Perhaps it isn't suprising that WebDAV has so far failed to take over the Web. It is hard to implement plus complex to setup and manage. DAV has its share of success stories, particularly in the form of Subversion, the version control system anointed as the successor to CVS. Subversion builds on top of DAV and the Versioning extensions (also called DeltaV), although it cherry-picks the parts of DAV that are relevant and leaves the rest alone, adding its own protocols to the mix. So while Subversion is great, it doesn't really justify the baroque complexity that is DAV. For 90% of what DAV is intended for, I think APP is a better fit, and for the other 10% I think other systems are a better fit. APP itself is not a be-all and end-all solution. It does not, by itself, solve problems of authorization, it does not provide a query mechanism, and it certainly is not intended for anything like real-time collaboration. I think the read/write Web can still grow, and I look forward to the day when the Jabber XMPP protocol is baked into Web browsers for realtime bidirectional peer-peer protocols, but that is a topic for a future article.

Dataset entries:

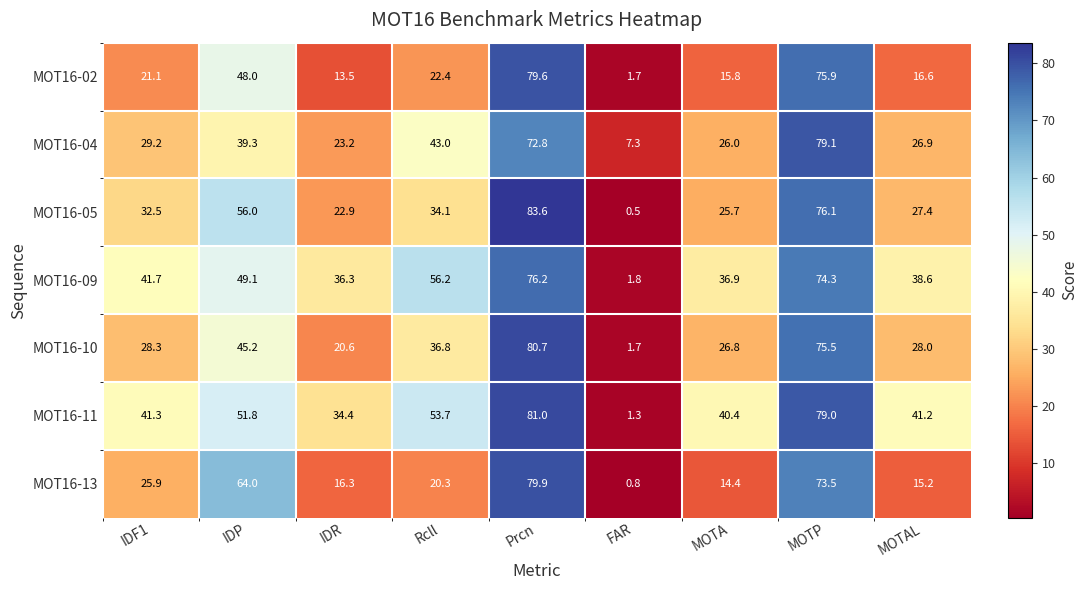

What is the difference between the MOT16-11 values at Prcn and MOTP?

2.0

--

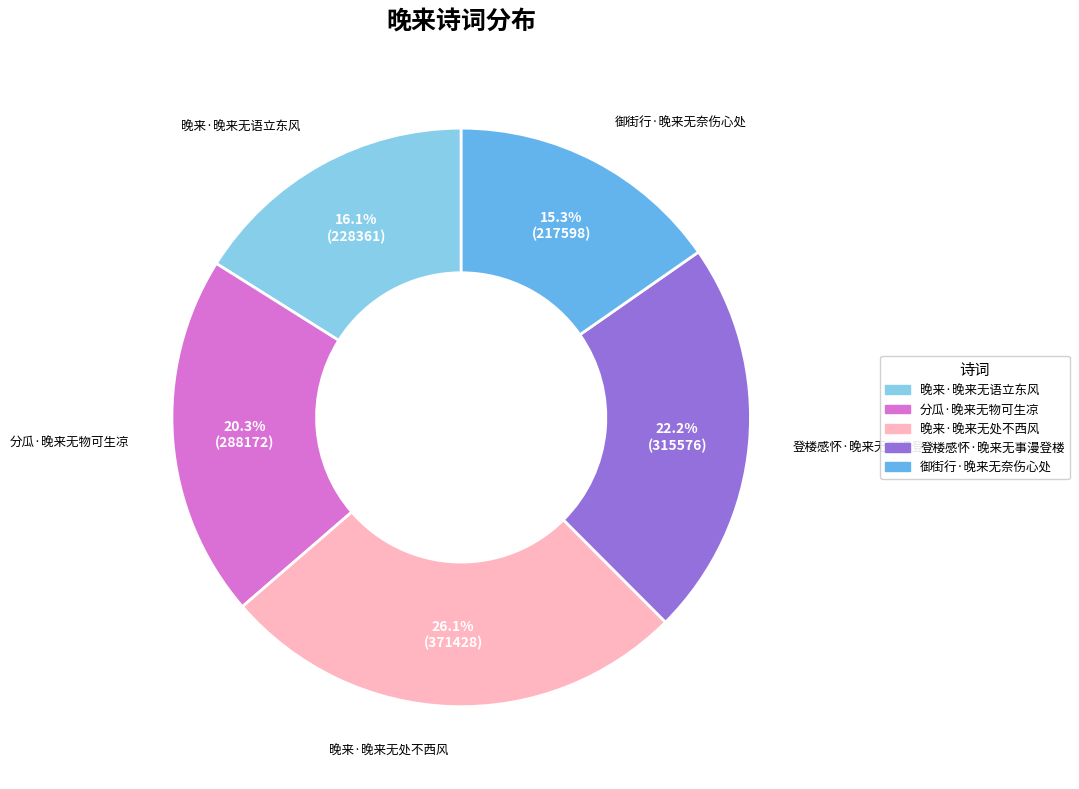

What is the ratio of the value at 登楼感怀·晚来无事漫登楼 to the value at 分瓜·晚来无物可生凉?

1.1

Things to do:
(A) Translate this sentence from the WebDAV text into Spanish: "APP itself is not a be-all and end-all solution."
(B) Carry on the text about WebDAV and APP from its last sentence.

Your written answers:
(A) APP en sí misma no es una solución definitiva para todo.

(B)
James Tauber is working on a Python project relevant to both Atom and Subversion, called Demokritos, which provides an Atom Store. The interesting part (at least in this context) is that underneath it uses Subversion to provide persistence. The project is still in its early stages (authentication is expected to be added in an upcoming version), but it's fun to watch it develop. Google Base can be considered a commercial version of an Atom Store (although its bulk upload uses now-obsolete version 0.3 of the Atom Syndication Format), and Amazon's S3 data store is conceptually similar to the Atom Publishing Protocol in its use of HTTP GET/PUT/DELETE. Choice is good, and when the choices are converging on simple, robust standards, that's even better.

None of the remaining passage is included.